Barclays Bank is to pay out up to £100 million to around 300,000 of its personal loan customers after making mistakes on their paperwork.
The customers could be inline for a few hundred pounds each after they are believed to have been incorrectly charged interest. The issue dates back to October 2008.
The mistake comes after the bank revealed it is facing a £50 million fine over claims it acted “recklessly” in its multibillion pound bailouts from Qatar in 2008.
A spokesman described the latest problem, which relates to arrears notices and statements, as “technical documentary errors”.
The issue was revealed in a 185-page bank document in which Barclays stated it “identified certain issues with the information contained in historic statements and arrears notices relating to consumer loan accounts.
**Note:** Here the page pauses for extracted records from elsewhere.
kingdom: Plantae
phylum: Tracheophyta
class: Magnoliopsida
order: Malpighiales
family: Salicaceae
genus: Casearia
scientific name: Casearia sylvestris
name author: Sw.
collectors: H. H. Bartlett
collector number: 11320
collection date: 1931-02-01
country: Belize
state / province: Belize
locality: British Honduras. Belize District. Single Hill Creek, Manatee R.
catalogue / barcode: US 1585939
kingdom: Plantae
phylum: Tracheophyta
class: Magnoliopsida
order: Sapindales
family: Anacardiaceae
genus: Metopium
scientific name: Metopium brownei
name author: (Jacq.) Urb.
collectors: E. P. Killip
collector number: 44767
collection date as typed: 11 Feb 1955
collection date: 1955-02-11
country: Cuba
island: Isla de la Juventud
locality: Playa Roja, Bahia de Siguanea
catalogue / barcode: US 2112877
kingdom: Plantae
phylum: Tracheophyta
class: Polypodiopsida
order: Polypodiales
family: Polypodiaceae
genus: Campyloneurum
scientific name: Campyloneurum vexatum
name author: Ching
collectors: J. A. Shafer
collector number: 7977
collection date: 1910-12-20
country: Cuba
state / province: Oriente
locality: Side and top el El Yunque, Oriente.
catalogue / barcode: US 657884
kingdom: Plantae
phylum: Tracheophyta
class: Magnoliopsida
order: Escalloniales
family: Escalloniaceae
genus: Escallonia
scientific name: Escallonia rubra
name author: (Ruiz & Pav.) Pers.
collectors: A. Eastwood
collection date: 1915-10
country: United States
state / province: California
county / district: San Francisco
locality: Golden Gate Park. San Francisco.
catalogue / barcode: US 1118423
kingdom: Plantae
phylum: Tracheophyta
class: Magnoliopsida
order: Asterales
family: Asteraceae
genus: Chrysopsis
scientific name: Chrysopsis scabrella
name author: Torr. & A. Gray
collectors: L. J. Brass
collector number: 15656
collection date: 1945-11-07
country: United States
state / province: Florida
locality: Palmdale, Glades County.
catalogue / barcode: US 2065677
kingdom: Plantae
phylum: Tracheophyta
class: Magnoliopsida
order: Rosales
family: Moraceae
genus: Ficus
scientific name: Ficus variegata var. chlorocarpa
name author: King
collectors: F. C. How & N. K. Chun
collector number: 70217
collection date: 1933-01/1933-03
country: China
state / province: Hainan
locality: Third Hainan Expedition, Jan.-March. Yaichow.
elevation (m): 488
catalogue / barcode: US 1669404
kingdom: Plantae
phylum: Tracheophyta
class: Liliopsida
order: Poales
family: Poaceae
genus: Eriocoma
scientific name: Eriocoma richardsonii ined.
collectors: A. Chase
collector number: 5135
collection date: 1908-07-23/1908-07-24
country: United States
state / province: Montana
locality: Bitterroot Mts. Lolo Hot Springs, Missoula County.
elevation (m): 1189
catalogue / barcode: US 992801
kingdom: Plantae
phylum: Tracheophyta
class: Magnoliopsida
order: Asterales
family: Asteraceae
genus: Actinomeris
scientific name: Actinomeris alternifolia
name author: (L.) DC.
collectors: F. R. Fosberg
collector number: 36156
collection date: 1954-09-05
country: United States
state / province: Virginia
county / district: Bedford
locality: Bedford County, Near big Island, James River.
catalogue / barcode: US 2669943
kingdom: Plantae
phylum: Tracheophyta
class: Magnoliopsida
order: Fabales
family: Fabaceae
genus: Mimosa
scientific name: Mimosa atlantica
It is therefore implementing a plan to return interest incorrectly charged to customers”.
A spokesman for the bank said, “Barclays has proactively reviewed information it has historically sent to its customers relating to interest charges where we have found technical documentary errors.
“As a result Barclays has identified certain issues with the information contained in some statements and arrears notices relating to consumer loan accounts.
“Due to these notification errors, interest was not due on certain accounts during the period that Barclays made this mistake, and whilst no one has been mis-sold to, customers are entitled to have their interest payments returned. No customer will pay more than they were ever contractually expected to.
“Barclays has notified the Office of Fair Trading (OFT) which is responsible for consumer credit issues and is implementing a plan to return interest payments to customers as swiftly and efficiently as possible.
“Barclays is undertaking a review of all its businesses where similar issues could arise to assess any related issues.
“Any affected customer will be contacted by Barclays and customers do not need to take any action.”
The issue is similar to one made by Northern Rock Asset Management, which announced last year that it would return interest paid by 152,000 borrowers as a result of mistakes in paperwork.
Barclays is facing further complaints after the Financial Conduct Authority (FCA), the recently created regulator, accused it of agreeing £322 million of secret payments to Middle Eastern investors to secure their support for cash calls totalling more than £5 billion at the height of the financial crisis.
The bank contests the FCA's findings and said the fees relate to advisory services over five years.
It is also being probed by the Serious Fraud Office and regulators in the US, and admitted it does not know how much the final cost will be.
The bank has also been implicated in attempts to manipulate Libor, the inter-bank lending rate, for which it was fined a total of £290 million.